Listed records →
* * * * *

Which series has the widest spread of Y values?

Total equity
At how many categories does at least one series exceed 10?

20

* * * * *

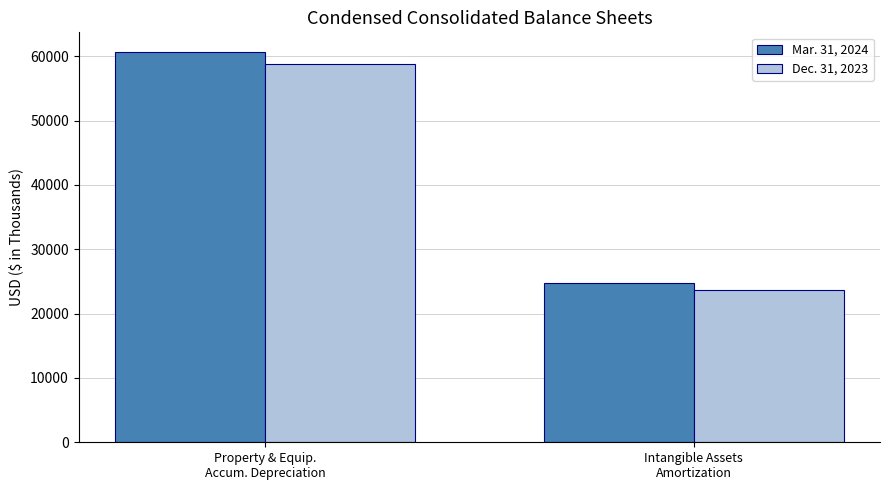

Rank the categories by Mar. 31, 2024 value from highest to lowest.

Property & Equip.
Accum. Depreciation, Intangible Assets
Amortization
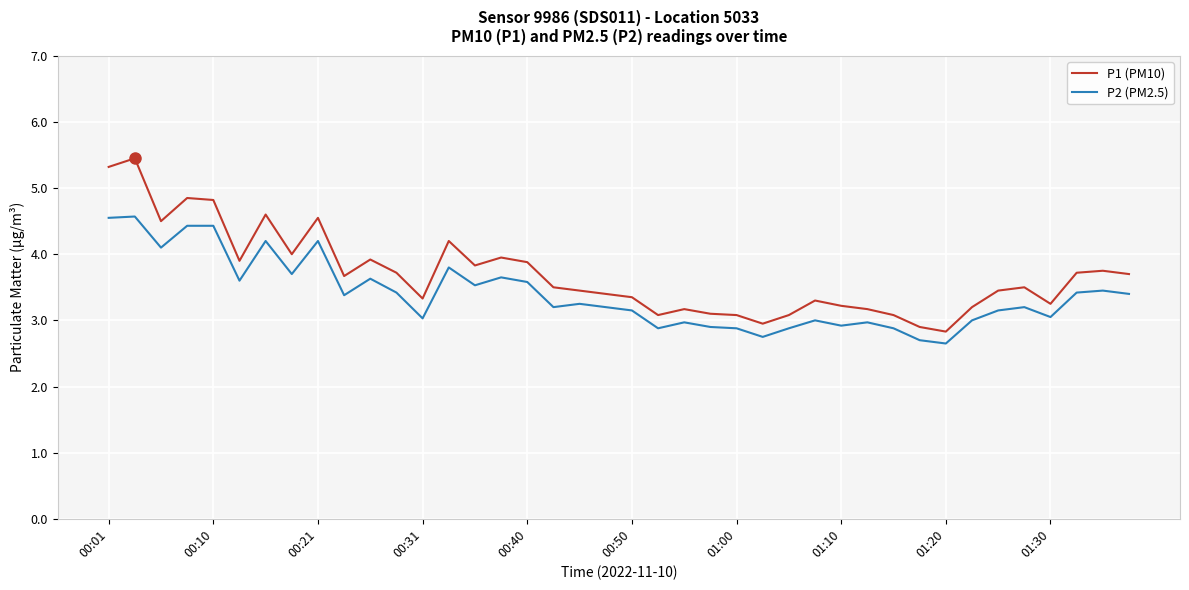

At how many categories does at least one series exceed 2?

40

* * * * *

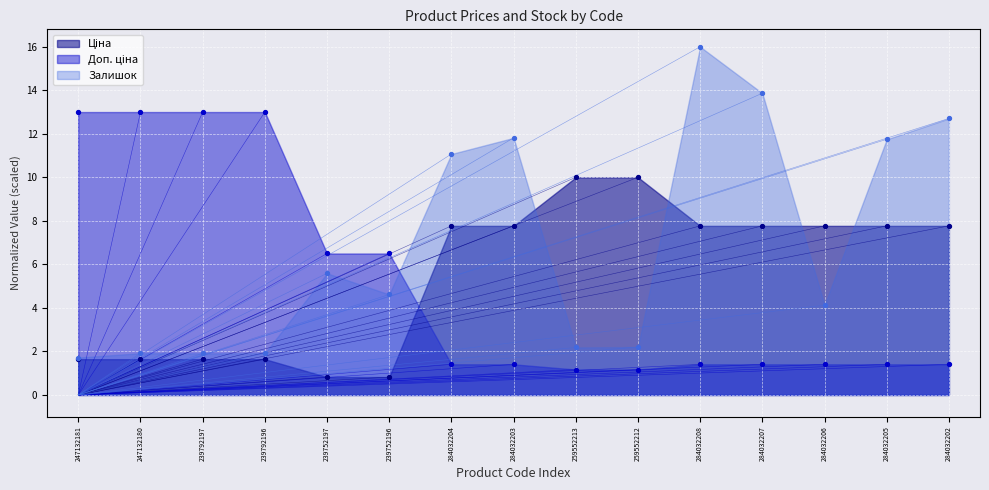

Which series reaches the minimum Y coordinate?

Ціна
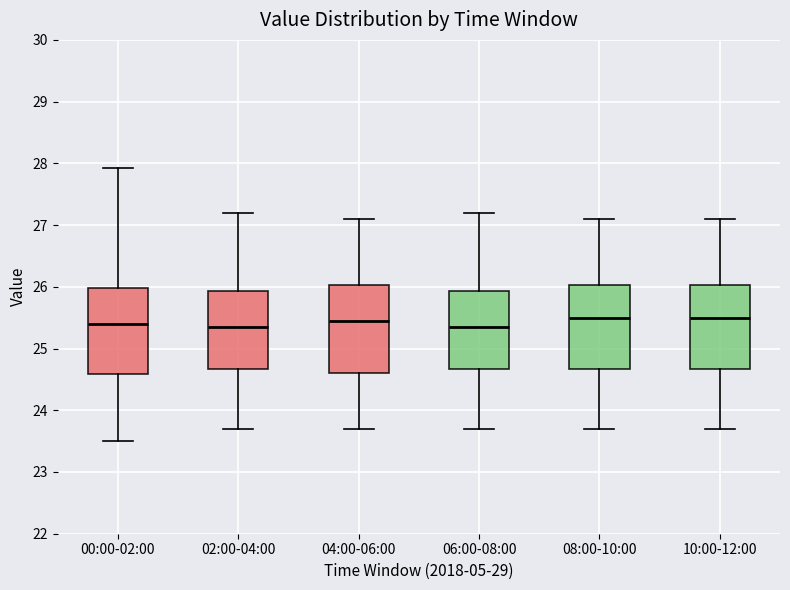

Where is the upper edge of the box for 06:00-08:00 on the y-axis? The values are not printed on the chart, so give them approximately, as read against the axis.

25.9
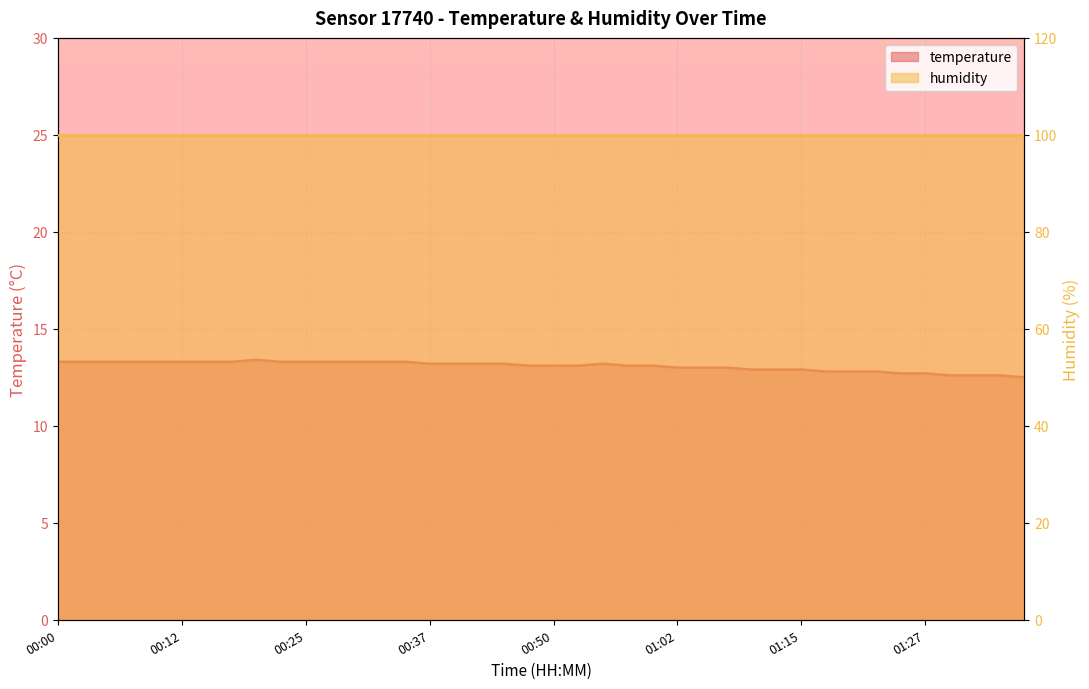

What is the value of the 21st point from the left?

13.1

* * * * *

Turn everything from the line containing "Which series has" down to the line containing "At how many categories does at least one series exceed 10?" in the records above into a JSON list of strings, one string per line, with blank lines left out.

[
  "Which series has the widest spread of Y values?",
  "Total equity",
  "At how many categories does at least one series exceed 10?"
]